Responda con datos del fragmento sobre Mick Lynch:
1. ¿Cuántos trabajadores del sindicato ferroviario RMT representa Lynch?
2. ¿Qué aumento salarial reclama y en qué plazo?
3. ¿En qué año se consumó la privatización de British Railways?

##### Fragmento proporcionado #####

Quién. Mick Lynch, el sindicalista más impopular del momento en Reino Unido, por su papel en las huelgas de trenes.
Qué. A la gran disrupción de diciembre con los paros también se han apuntado las enfermeras, los profesores, los empleados de correos y los bomberos.
Para qué. Reclamar mejoras para los trabajadores y en el precario servicio ferroviario del que sufren a diario los ciudadanos británicos.
Se llama Mick Lynch, pero ya ha sido bautizado popularmente como el "Grinch" que amenaza con robar a los británicos las navidades. Es el sindicalista más impopular del momento, por su papel en las huelgas de trenes que se suceden sin tregua desde el pasado verano, como anticipo de la "gran disrupción" de diciembre con los paros a los que también se han apuntado las enfermeras, los profesores, los empleados de correos y los bomberos.
"No soy el "Grinch", solo un sindicalista empeñado en lograr un acuerdo para los trabajadores", se ha defendido púbicamente Mick Lynch, ante la insidiosas comparaciones con el personaje gruñón del Dr. Seuss. En representación de los 40.000 trabajadores del sindicato ferroviario RMT, Lynch lleva librando un pulso con sucesivos Gobiernos (y van tres) para lograr un aumento salarial del 8% en dos años y evitar más de tres mil despidos.
"Todo el proceso ha sido una farsa", proclama el aguerrido sindicalista con sangre irlandesa, curtido delante de las cámaras por sus apariciones en el Question Time de la BBC. Lynch espera que el nuevo secretario de Transporte Mark Harper logre mediar finalmente en el conflicto, y entre tanto pide disculpas a los pasajeros: "Nunca hay un buen momento para una huelga, pero hemos evitado a conciencia las fechas más señaladas de Navidad. No podemos permitir que nuestras acciones se enfríen. Tenemos que lograr la seguridad y las condiciones justas para nuestros trabajadores".
El caso es que entre huelgas, falta de personal, problemas de mantenimiento, reducción de la frecuencia, impuntualidad y un sinfín de razones, viajar en tren se ha convertido poco menos que una pesadilla, sobre todo en el sufrido norte de Inglaterra. Los problemas se acumulan ahora, pero el traqueteo viene de mucho antes, desde el momento en John Major decidió consumar la privatización de British Railways (la Renfe británica) en 1997 y repartir el botín entre más de una veintena de compañías, responsables del irresistible declive en poco más de dos décadas.

##### Filas mostradas #####

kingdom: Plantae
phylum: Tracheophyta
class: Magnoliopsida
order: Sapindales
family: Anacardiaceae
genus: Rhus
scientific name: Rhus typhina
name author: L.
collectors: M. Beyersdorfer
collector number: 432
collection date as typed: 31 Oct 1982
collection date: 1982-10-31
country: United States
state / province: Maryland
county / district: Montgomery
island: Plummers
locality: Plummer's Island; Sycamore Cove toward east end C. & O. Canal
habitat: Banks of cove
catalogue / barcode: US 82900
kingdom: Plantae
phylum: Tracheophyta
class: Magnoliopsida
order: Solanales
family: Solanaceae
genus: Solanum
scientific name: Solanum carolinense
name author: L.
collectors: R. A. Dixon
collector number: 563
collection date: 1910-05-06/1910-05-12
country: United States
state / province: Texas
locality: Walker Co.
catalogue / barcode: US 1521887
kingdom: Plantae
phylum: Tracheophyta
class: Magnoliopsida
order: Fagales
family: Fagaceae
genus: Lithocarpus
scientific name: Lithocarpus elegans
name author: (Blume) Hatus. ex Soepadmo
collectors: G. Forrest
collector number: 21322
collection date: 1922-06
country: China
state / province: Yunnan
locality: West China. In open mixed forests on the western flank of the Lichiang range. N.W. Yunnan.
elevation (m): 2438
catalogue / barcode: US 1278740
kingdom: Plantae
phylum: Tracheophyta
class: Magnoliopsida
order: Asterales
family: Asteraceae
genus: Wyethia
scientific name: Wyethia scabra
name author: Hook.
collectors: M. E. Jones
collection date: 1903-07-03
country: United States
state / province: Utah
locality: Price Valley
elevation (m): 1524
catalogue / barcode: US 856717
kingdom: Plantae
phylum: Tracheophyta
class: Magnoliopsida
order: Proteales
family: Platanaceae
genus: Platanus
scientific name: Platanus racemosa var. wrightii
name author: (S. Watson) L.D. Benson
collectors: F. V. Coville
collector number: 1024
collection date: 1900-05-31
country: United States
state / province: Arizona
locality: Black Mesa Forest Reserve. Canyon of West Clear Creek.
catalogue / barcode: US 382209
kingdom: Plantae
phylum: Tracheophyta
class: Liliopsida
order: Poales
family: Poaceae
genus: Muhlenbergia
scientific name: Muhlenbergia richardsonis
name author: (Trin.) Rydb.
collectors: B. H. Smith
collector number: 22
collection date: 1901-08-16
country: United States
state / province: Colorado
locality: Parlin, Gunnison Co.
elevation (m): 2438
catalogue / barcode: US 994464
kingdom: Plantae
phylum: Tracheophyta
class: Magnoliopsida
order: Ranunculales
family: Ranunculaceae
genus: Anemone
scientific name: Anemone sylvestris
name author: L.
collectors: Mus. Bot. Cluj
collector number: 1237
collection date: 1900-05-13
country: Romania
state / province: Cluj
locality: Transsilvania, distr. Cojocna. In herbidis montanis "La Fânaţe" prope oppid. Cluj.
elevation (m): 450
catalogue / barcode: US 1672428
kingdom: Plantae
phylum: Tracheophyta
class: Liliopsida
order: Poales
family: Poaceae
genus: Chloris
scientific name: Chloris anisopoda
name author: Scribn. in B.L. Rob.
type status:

#####

Resultado de tarea:
1. 40.000 trabajadores.
2. Un 8 % en dos años.
3. En 1997.